Пройдя транспортный контроль, Сатин направился в зал выдачи, высматривая на табло номер ленты, с которой должен был прийти его багаж. Он поравнялся с группой хорошо одетых людей, энергично переговаривавшихся друг с другом. Сатин пропустил мимо себя бодрую группу японцев, улавливая за спиной радостные выкрики «футболочных» фанатов. Взрослые представители вели за собой молодых спортсменов. Отчужденно глянув поверх голов и не заостряя ни на ком внимания, Сатин выхватил обрывки фраз на японском языке. Одинокий турист и японцы миновали друг друга. Отвлекшись на табло, он какое-то время еще слышал их торопливую речь. Направляясь к ленте выдачи багажа со своего рейса, он слышал возбужденные голоса фанатов. Остановился у полосы выдачи, провожая глазами множество всяких тюков, котомок, кейсов и чемоданов, потер лоб, решительно собираясь с мыслями. В широком проходе замельтешили люди, спеша на таможенный контроль. Подхватив свой чемодан, он проверил замки. Обернувшись, Сатин заметил группу черноволосых приземистых японцев у самого выхода из зала, среди них были и рослые представители. Всей толпой проследовав на эскалатор, спортсмены начали скандировать свои лозунги и махать руками «футболочным» фанатам. На верхнем этаже их уже поджидали две улыбающиеся женщины, одетые в деловые костюмы. Кто-то громко смеялся. Женщины приветствовали представителей японского посольства и повели их многочисленную группу по балкону, огибающему зал по периметру.

Возвестили о посадке, но его взгляд был прикован к одному лицу. Темные, выразительно обведенные ресницами узкие глаза на бледном лице, подкрашенные волосы и прямая осанка… Заморгав, он быстро пришел в себя и сорвался с места. Их разделяло с десяток метров по сквозному коридору, один эскалатор. Считанные секунды и драгоценное ведение скроется в коридорах верхнего этажа, направляясь в забронированный японской спортивной фирмой гостиничный номер. Язык точно присох к нёбу, в висках бешено пульсировала кровь, рука сама потянулась вперед, расчищая дорогу сквозь толпу, отталкивая, отпихивая зазевавшихся туристов. Парень слился с толпой, и японское посольство углубилось внутрь терминала. Выкрикивая извинения, Сатин ворвался в массу человеческих тел. Чемодан оттягивал руку, замедлял движение, и помеху пришлось бросить на пол. Взлетев по ступеням эскалатора, резко затормозил на скользком полу. Он замечал встревоженные взгляды на соседнем эскалаторе. Теперь он отчетливо видел каждое лицо, каждый жест… Окружение наполнилось красками, а в воздухе, наоборот, всё будто смолкло. Колотилось где-то в горле, во рту пересохло. Что здесь делает его сын, как Эваллё оказался в группе японских спортсменов, правда ли то, что тот прибыл на соревнования – у Сатина еще будет время подумать, сейчас не это главнее всего.
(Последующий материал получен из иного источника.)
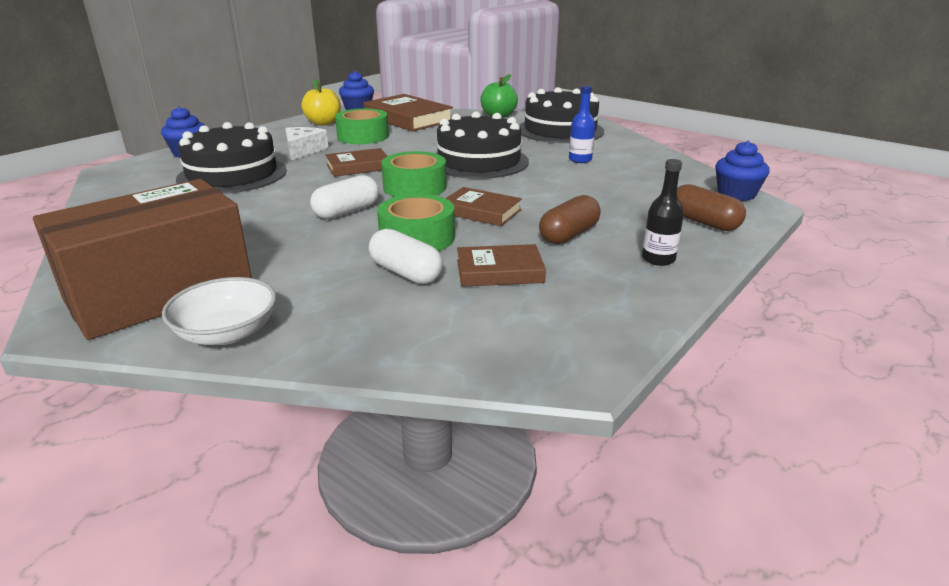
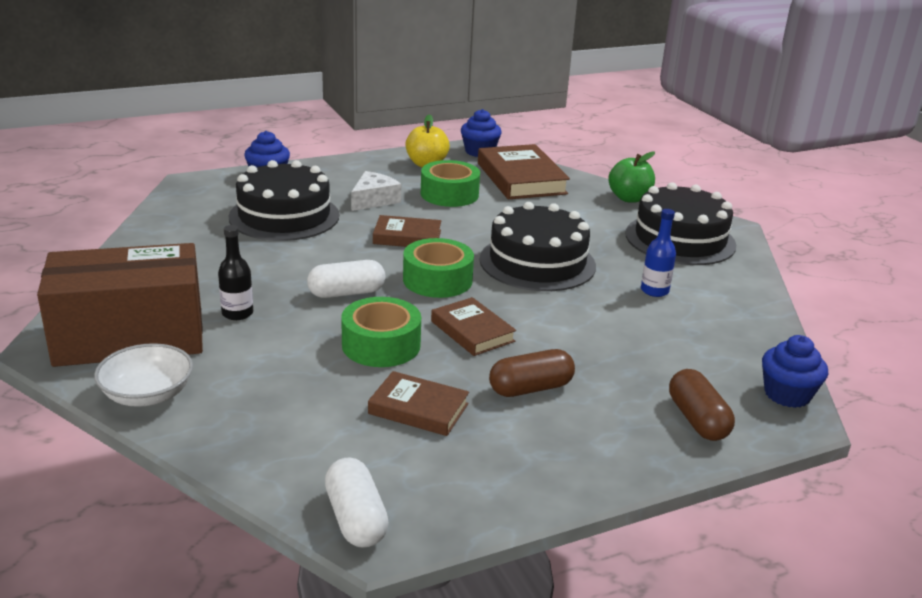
camera: 25 degrees right, 0 degrees up
white capsule [368,229,443,284] -> white capsule moved to [325,457,389,548]
black bottle [642,159,684,266] -> black bottle moved to [218,225,253,320]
Платок соскользнул по волосам, открывая уложенную муссом прическу. Обернувшись на бегу, мужчина уловил несколько прикованных к нему взглядов.

– Боже мой! Это же… – замолчала на полуслове девушка у эскалатора, не сводя с мужчины округлившихся глаз.

– «Храм Дракона»! – воскликнула её подруга, хватая девушку за плечо.

Холовора отвернулся и, стиснув губы до боли, преодолел несколько последних ступеней. А на соседнем эскалаторе уже наставили камеры мобильных телефонов.

– Что?! «Храм Дракона»?! Где?! Где?!

Удивленные голоса, как принесенные издалека, касались его слуха.

– Это же Сатин!

– Не может быть! Сатин вернулся! Его не было…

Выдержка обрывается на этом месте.